WORK REQUEST
From the entries that follow, gather each line holding the word "данных".

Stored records
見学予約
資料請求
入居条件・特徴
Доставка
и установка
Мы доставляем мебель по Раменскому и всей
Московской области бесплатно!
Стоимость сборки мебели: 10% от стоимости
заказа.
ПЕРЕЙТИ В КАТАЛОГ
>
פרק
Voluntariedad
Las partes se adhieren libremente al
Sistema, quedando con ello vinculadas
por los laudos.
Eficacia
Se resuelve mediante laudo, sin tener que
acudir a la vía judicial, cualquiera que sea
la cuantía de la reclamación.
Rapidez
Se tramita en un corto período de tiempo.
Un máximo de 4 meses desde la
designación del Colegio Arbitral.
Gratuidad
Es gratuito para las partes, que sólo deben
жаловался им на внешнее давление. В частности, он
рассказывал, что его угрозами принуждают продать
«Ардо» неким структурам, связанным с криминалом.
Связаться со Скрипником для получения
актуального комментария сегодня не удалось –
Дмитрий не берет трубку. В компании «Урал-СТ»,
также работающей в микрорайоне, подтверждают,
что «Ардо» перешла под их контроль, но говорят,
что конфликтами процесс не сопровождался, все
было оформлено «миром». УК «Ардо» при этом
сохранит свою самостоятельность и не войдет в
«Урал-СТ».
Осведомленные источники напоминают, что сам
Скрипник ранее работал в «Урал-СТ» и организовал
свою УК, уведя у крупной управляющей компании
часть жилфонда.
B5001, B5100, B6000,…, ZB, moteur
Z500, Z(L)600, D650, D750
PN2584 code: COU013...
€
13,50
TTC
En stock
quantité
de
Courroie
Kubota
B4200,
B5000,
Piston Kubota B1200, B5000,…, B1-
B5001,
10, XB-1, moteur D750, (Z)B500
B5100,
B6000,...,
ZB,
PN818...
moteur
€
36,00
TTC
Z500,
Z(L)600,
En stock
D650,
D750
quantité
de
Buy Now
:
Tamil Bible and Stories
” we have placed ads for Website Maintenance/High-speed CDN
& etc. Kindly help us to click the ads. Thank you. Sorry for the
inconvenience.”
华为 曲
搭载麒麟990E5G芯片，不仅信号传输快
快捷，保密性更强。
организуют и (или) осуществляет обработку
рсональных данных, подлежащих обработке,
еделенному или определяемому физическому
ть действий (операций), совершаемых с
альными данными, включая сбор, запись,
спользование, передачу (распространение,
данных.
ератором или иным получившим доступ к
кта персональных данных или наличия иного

PROBLEM SOLUTION
рсональных данных, подлежащих обработке,
данных.
кта персональных данных или наличия иного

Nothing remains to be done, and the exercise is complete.